Para o presidente do Instituto Promover (IPHAC), Valdinei Valério, a aprendizagem profissional deve ser tratada também como uma política de inclusão social e de acesso ao primeiro emprego.
“Estamos falando de uma política pública que abre portas para milhares de adolescentes e jovens que estão buscando a primeira oportunidade. A aprendizagem oferece formação, experiência profissional, renda e, principalmente, perspectiva de futuro. Qualquer mudança na legislação precisa preservar esse caráter transformador.”
Segundo Valdinei, a redução das vagas teria impacto que vai além dos números.
“Quando uma vaga de aprendizagem deixa de existir, não estamos perdendo apenas um contrato. Estamos retirando de um jovem a possibilidade de ter sua primeira experiência profissional, de aprender uma profissão, desenvolver competências e começar a construir sua autonomia. Por isso, precisamos olhar para o impacto social dessas mudanças.”
Atualmente, o Brasil possui cerca de 700 mil contratos de aprendizagem. O IPHAC atua na área por meio do Programa Promover Aprendiz, com capacitação teórica e prática, acompanhamento educacional e psicossocial e inserção dos jovens no mercado de trabalho.
“No IPHAC, nós vemos todos os dias o quanto uma oportunidade pode mudar a trajetória de um jovem. Nosso papel é fazer essa ponte entre juventude, educação e trabalho, oferecendo não apenas uma vaga, mas condições para que esse jovem se desenvolva e construa um projeto de vida”, defende Valdinei.
Projeto ainda pode sofrer alterações
Além das mudanças no cálculo da cota, o texto prevê novas regras para o cumprimento da obrigação de contratação, situações específicas para jovens com mais de 18 anos e mecanismos de acompanhamento individual do aprendiz.
O PL 6.461/2019 ainda está em tramitação no Senado. As emendas apresentadas não representam mudanças já incorporadas à legislação, e as regras atuais da aprendizagem profissional continuam valendo.
Valdinei defende que a legislação seja atualizada, mas sem reduzir o acesso dos jovens às oportunidades de formação profissional.

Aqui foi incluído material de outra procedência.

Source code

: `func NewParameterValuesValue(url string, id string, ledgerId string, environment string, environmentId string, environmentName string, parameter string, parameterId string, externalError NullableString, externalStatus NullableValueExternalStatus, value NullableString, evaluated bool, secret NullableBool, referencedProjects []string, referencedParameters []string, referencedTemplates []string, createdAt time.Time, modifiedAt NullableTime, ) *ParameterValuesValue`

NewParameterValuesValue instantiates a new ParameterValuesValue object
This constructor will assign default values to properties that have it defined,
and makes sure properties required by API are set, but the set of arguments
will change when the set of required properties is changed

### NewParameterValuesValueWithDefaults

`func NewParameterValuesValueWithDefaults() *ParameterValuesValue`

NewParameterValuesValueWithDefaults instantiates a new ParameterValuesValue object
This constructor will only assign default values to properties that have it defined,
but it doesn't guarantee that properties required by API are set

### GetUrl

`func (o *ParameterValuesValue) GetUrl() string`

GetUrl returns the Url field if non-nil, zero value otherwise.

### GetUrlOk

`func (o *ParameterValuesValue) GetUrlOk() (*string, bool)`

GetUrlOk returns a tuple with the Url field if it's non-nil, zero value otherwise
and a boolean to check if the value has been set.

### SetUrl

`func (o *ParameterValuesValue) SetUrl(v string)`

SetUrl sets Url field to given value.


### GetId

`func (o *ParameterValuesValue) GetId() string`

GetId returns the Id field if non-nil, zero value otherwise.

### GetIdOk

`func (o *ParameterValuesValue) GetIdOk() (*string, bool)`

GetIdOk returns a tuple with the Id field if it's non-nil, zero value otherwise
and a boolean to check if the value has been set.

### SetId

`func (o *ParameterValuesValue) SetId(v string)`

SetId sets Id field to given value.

“Nós somos favoráveis ao aperfeiçoamento da legislação. O mundo do trabalho mudou e é natural que as regras também sejam aprimoradas. O que não podemos permitir é que, em nome dessa atualização, a aprendizagem perca sua capacidade de incluir justamente os jovens que mais precisam de uma oportunidade.”
“Precisamos encontrar um ponto de equilíbrio entre a realidade das empresas e a proteção dos direitos dos jovens. Mas esse equilíbrio não pode significar menos oportunidades. A aprendizagem precisa continuar sendo uma porta de entrada digna, protegida e qualificada para o mundo do trabalho”, conclui Valdinei Valério.